In Canada, these regions create the wealth that gets shared with the rest of the country through our redistribution and transfer arrangements. It is in our cities that the capital pools are assembled to take the oil, gas, and minerals out of the ground, where the factories and laboratories are built, and where much of our modern industries of information and design are based.

But our cities are not in control of their own destiny. Like Blanche Dubois in A Streetcar Named Desire, they are very much reliant on the kindness of strangers. They have few residual powers and limited revenue tools, being overly reliant on property taxes and barred from levying income or sales taxes, the big revenue generators. They are closely controlled by provincial governments and generally ignored by Ottawa. Their role in Confederation is to send money and keep quiet.

And they are under-represented in our federal and provincial parliaments. At the federal level, the average rural riding has 75,000 residents, the average urban riding 120,000. Rural topics tend to get more floor time in Parliament – much more talk about hoof and mouth disease than HIV-Aids, about grain rail rates than urban transit.

The big cities might benefit from being cut free.

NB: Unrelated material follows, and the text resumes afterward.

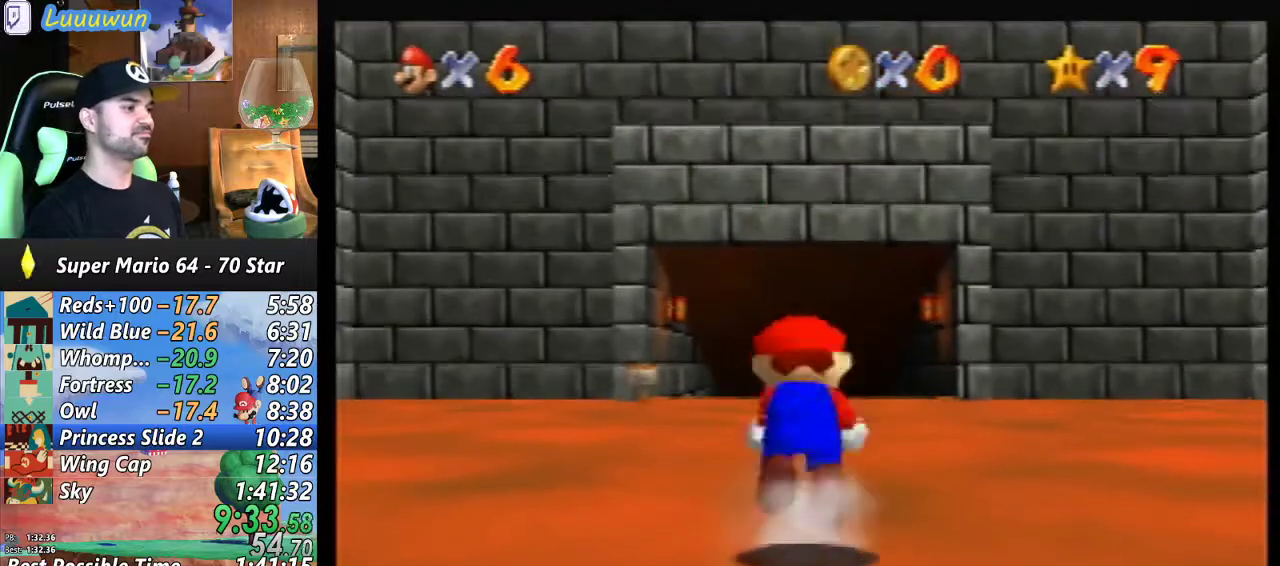
{"buttons": ["Z"], "left_stick": "up", "events": []}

Toronto might enjoy having the powers of a province. It could certainly use the revenue that comes from income and sales taxes. That money could result in better transit, more low income and supportive housing, better immigrant integration services, a renewed lakefront, and a myriad of other benefits.

In fact, it might be so much better that the neighbouring municipalities might want in on the deal. Bill Murdoch thinks just the City of Toronto should go, the so-called 416, but the Toronto region, now called the Greater Golden Horseshoe, shares a common profile of urbanization and has a strong fabric of dynamic threads. The entire area might decide to leave Ontario together.

Of course, being Canadian, the newly autonomous province would want to continue supporting the less wealthy parts of Canada. It might not want to continue exporting all of the estimated $20 billion that currently leaves the region for other parts of the country, but it would certainly be prepared to contribute a fair chunk of it.

Bill Murdoch’s comments reflect a view that is common in Canada. Very few people feel our constitutional arrangements are working for them and people in their area. Too much of government seems remote, too many policies and programs ill-tailored, too many politicians unaware.

New provinces are an unlikely solution, given our unhappy history with constitutional change. But empowering local governments to do more, equipping them with revenue tools, and looking for local solutions to local problems might make more people feel like their governments understand and are working for them.